[Data records — start]

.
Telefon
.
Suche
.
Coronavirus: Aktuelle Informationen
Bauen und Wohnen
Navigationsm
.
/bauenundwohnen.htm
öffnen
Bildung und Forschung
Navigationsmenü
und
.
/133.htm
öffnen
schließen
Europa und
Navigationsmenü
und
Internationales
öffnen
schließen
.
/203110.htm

[Data records — finish]

▸ **Exercise**
Give each entry again, spelled exactly as shown.

▸ **Written answer**
.
Telefon
.
Suche
.
Coronavirus: Aktuelle Informationen
Bauen und Wohnen
Navigationsm
.
/bauenundwohnen.htm
öffnen
Bildung und Forschung
Navigationsmenü
und
.
/133.htm
öffnen
schließen
Europa und
Navigationsmenü
und
Internationales
öffnen
schließen
.
/203110.htm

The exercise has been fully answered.